• _Butir Tugas 1_: Menurut bacaan tentang perjalanan perahu, pulau apa yang disebut sebagai pulau terbesar di Kecamatan Tatoareng?
• _Butir Tugas 2_: Tolong ubah seluruh baris data latihan menjadi daftar bernomor tanpa baris kosong. Jangan sertakan gambarnya dalam jawaban.

• _Teks Bacaan_:
Tulisan itu terhenti saat pipiku terpapar matahari dan seketika perahuku oleng. Cuaca yang diprediksi teduh ternyata tidak seperti yang kubayangkan. Dalam hatiku, aku harus membiasakan diri dan berteman dengan ombak, tempat di mana aku menghabiskan 365 hari ke depan. Mantra "ombak sahabatku" sudah kucoba, tapi tidak mempan juga. Suara dasar kapal bertepuk dengan ombak sangat keras. Aku seperti berada di dalam wahana Dufan bermenit-menit hingga hitungan jam. Anak-anak muda yang tadinya ada di atas terlihat pucat sembari masuk ke dalam kapal. Anak-anak kecil mulai menangis, ibu-ibu yang tadinya tidur beralaskan kayu bangkit dan melongok dari jendela kapal. Aku yang 'angkuhnya' mulai lemas, berpegangan erat pada tempat duduk kayu, duduk menyamping dan melafalkan segala macam doa yang kutahu. Aku mencoba mengalihkan ketakutan dengan bertanya apa yang terjadi. Seisi kapal goyah sehingga mengaburkan akal sehat. Meski agak mereda karena Ibu Guru Para tetap tersenyum, aku tidak bisa menyembunyikan rasa takutku, pening di kepalaku dan kegundahan yang membuncah. Perjalanan tidak berhenti di taxi.
Dari Pulau Kahakitang, pulau terbesar di Kecamatan Tatoareng kapalku berhenti. Aku turun di sini dan dijemput oleh kapal cepat milik guru olahraga di sekolahku. Perjalanan ini lebih menegangkan dari wahana apapun di Dufan. Kini aku tahu kenapa Dufan menjadi pilihan hiburan kami saat pelatihan. Ternyata wahananya pun jadi ajang berlatih bagi kami untuk membiasakan diri. Aku duduk di bagian belakang sebelah kanan. Ombak menghantam kapal kayu kami, buihnya dekat sekali denganku hingga menghantam mukaku. Pak Guru bisa mengalihkan kekhawatiranku, tapi alam tidak demikian. Setengah perjalanan, hujan datang membuatku yang basah karena ombak kuyup dengan basah hujan. Sekitar 45 menit akhirnya perjalananku berakhir.

• _Data Latihan_:

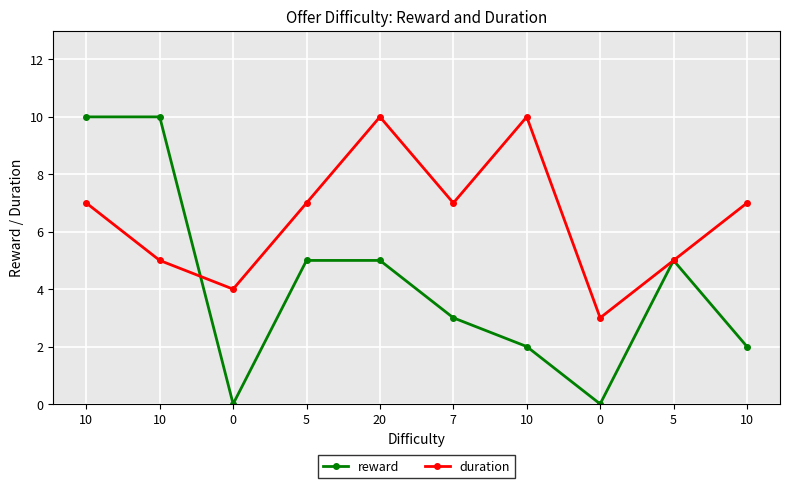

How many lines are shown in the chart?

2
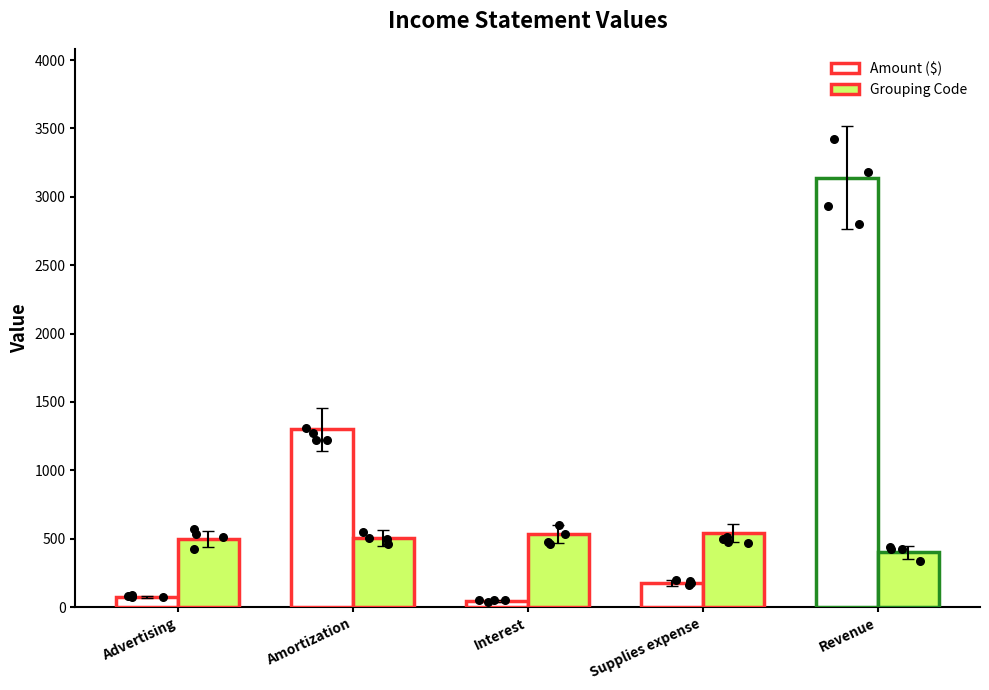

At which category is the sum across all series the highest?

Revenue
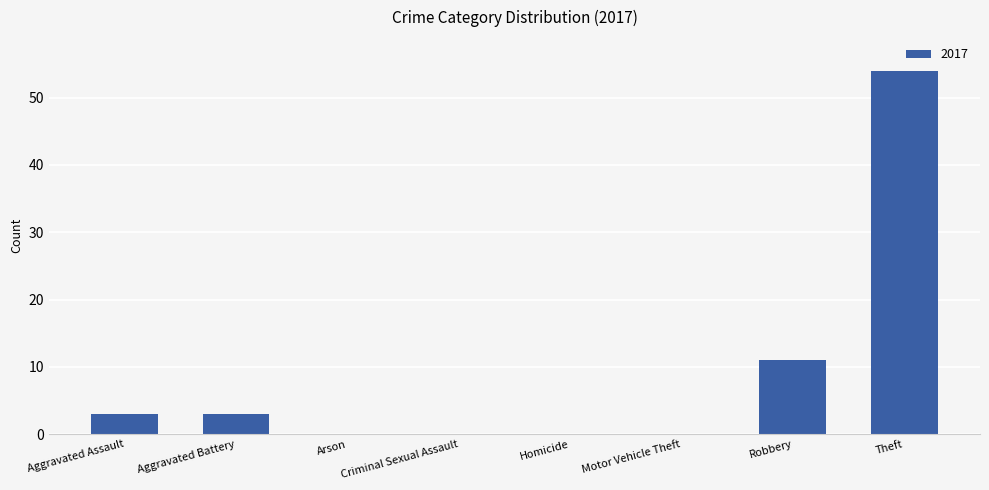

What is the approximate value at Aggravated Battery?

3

• _Jawaban Anda 1_: Pulau Kahakitang.

• _Jawaban Anda 2_:
1. How many lines are shown in the chart?
2. 2
3. At which category is the sum across all series the highest?
4. Revenue
5. What is the approximate value at Aggravated Battery?
6. 3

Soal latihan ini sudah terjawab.